Notwithstanding their relative lack of digital maturity, healthcare enterprises are choosing their own pathways for adopting digital platforms. Health systems are choosing a combination of best-in-class point solutions and enterprise-scale platforms, sitting alongside their core EHR systems, to reimagine patient and caregiver experiences. Health insurance companies have firmly adopted consumerism as the focus of their digital efforts. They are providing the emerging marketplace with pricing information, health and wellness counselling, and treatment alternatives. Pharma companies are looking hard at digital therapeutics to extend brand revenues by building digital “wrappers” around their products, and to develop new drugs-as-software that cost a lot less to develop and monetize compared to traditional drug discovery models.

So far, one thing is clear. No single tech firm seems positioned to dominate healthcare in the short term. The market seems to have plenty of room for companies - incumbents, innovators, or startups - to carve out a role in the digital transformation of healthcare.

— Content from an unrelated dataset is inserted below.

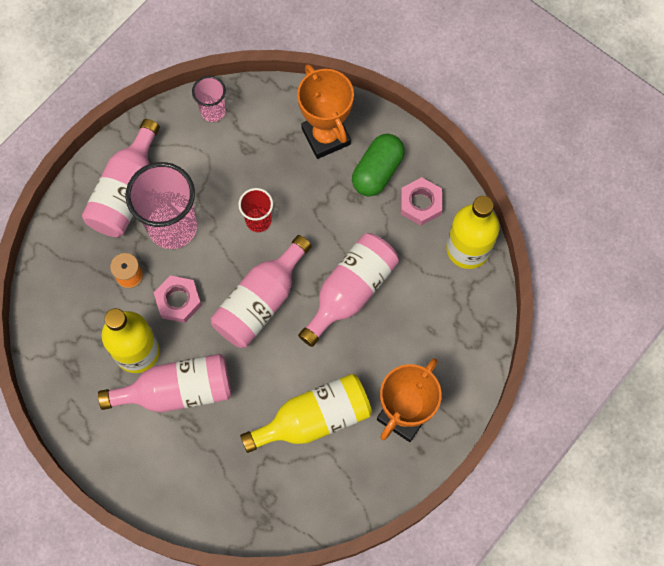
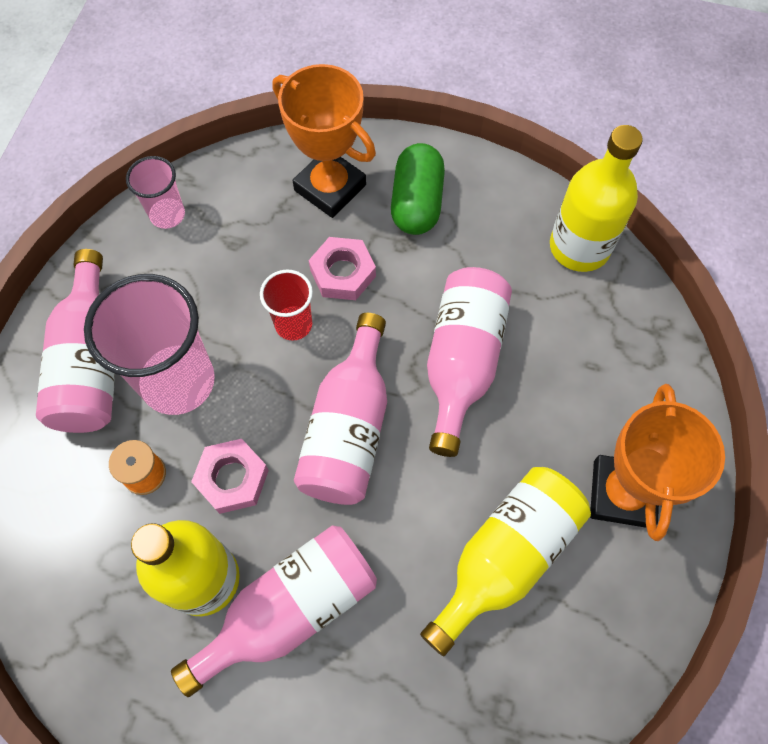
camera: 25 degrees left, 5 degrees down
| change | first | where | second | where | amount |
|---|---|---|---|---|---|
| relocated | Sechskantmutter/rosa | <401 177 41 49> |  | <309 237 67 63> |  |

For all these reasons, platforms are only just gaining significance, and it may be early days yet. John Sculley, who is an advisor to RxAdvance, a company looking to disrupt the PBM industry with a PBM cloud offering, thinks that healthcare industry platforms are probably the greatest examples of digital health enablement. He also believes that we are going to see more and more success stories by 2020 and beyond. Perhaps the new players will demonstrate that healthcare is just as important an opportunity for platform technologies as all those other industries have been.